My favorite curmudgeon Fred Reed isn't a big fan (to say the least) of what Christmas has become here in America:
I’m going to kill Santa Clause—cart him to the guillotine in a tumbrel, and then carry his head through town on a pike. I mean it. That damned red-nosed reindeer will be sausage. Why is his nose red? Because he’s a drunk. His real name is O’Toole. He emigrated to the North Pole under a forged visa.
I can’t stand it. The entire United States has become on vast elevator, with lame carols raining down like a musical sewage-outflow. Barely musical. There’s no escape. Ringdingchingading, Dingdingchingaring, Santa Clause is coming to…a bad end, if I catch the rascal. I’ll hang him on fish hooks.

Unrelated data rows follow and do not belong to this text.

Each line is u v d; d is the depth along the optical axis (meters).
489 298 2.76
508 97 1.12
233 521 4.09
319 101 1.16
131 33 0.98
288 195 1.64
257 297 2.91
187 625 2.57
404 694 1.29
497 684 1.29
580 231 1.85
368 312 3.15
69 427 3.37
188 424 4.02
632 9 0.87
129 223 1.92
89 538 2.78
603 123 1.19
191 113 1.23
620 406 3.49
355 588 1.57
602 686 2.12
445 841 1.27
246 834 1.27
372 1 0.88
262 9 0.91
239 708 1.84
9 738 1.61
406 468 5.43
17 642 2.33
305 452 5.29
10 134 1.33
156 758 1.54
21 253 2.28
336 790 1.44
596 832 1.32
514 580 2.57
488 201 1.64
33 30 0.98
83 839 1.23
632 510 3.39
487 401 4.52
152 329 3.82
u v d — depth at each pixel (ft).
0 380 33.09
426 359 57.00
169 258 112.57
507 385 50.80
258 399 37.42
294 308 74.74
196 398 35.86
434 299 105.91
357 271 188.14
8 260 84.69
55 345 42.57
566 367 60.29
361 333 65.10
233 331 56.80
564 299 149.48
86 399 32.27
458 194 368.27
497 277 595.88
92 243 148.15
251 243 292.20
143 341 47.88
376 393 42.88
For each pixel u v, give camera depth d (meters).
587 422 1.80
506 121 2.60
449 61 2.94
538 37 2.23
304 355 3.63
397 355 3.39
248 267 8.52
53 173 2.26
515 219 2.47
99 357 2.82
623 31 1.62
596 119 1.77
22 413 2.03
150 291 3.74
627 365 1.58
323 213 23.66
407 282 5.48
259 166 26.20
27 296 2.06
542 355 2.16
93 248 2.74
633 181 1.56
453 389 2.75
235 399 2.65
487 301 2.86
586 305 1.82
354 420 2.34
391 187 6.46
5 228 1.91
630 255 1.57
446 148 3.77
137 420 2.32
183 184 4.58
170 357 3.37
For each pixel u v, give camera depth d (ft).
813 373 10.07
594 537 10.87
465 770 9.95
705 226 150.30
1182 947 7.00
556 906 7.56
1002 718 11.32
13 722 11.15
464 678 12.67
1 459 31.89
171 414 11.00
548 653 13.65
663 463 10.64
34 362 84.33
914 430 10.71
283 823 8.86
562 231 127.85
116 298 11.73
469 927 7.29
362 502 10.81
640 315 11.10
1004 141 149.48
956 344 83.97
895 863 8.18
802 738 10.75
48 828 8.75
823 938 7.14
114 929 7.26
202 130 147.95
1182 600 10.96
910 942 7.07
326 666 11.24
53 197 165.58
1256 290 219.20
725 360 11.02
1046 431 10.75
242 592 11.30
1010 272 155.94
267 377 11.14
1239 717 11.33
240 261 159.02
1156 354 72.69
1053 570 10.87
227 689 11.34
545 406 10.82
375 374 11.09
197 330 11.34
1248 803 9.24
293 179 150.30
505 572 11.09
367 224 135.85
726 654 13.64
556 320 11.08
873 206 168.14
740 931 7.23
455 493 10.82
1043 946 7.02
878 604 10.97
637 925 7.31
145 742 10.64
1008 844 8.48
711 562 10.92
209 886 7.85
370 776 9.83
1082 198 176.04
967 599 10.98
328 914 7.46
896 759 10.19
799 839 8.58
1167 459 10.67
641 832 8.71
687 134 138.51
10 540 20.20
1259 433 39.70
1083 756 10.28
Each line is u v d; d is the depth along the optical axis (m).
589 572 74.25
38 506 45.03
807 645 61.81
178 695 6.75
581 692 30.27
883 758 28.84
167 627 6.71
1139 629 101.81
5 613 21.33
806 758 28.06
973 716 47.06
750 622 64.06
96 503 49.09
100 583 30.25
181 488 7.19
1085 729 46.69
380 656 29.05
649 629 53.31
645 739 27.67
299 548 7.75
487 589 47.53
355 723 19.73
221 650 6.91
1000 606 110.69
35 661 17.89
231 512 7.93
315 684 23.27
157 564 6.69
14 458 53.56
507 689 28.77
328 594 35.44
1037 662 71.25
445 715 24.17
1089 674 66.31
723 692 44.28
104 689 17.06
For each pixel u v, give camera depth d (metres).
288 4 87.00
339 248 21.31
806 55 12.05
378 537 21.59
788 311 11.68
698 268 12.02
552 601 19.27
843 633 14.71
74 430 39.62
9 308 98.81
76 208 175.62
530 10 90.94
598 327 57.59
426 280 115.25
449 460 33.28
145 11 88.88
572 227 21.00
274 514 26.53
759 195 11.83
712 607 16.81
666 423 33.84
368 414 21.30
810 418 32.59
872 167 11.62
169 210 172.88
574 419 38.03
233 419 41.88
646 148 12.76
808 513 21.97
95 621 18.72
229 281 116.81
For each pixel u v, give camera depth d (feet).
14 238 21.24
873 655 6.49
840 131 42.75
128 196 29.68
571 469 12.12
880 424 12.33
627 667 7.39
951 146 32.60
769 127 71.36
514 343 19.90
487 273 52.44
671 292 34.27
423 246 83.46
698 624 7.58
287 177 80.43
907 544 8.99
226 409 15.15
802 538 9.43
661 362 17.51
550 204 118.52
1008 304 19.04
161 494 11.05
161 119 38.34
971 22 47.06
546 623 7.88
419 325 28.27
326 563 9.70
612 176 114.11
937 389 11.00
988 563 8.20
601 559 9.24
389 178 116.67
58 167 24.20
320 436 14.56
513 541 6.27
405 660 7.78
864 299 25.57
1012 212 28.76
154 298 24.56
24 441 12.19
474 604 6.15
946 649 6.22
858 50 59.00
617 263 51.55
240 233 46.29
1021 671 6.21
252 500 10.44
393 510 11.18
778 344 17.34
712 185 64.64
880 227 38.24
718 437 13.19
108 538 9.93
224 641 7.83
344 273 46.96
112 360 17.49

Why do we put up with this saccharine compulsory gaiety? I’m dreeeem-ing of a …aaagh! It would drive shellfish to wear ear plugs. But we don’t just tolerate commercial leminghood. We congratulate ourselves on it. News reports tell us excitedly how sales compare with last year’s. Television clips show people pawing at bins in low-end slop chutes, dropping half on the floor.
I want to strangle something. Bring me a duck.
All that tiresome yodeling about things that most people wouldn’t recognize if they tripped over one. Half the public couldn’t tell a reindeer from a hat rack. A one-horse open sleigh? Probably nobody alive has ever seen a sleigh, or, many of them, a horse. It’s ersatz nostalgia for a world we never knew. Buy something.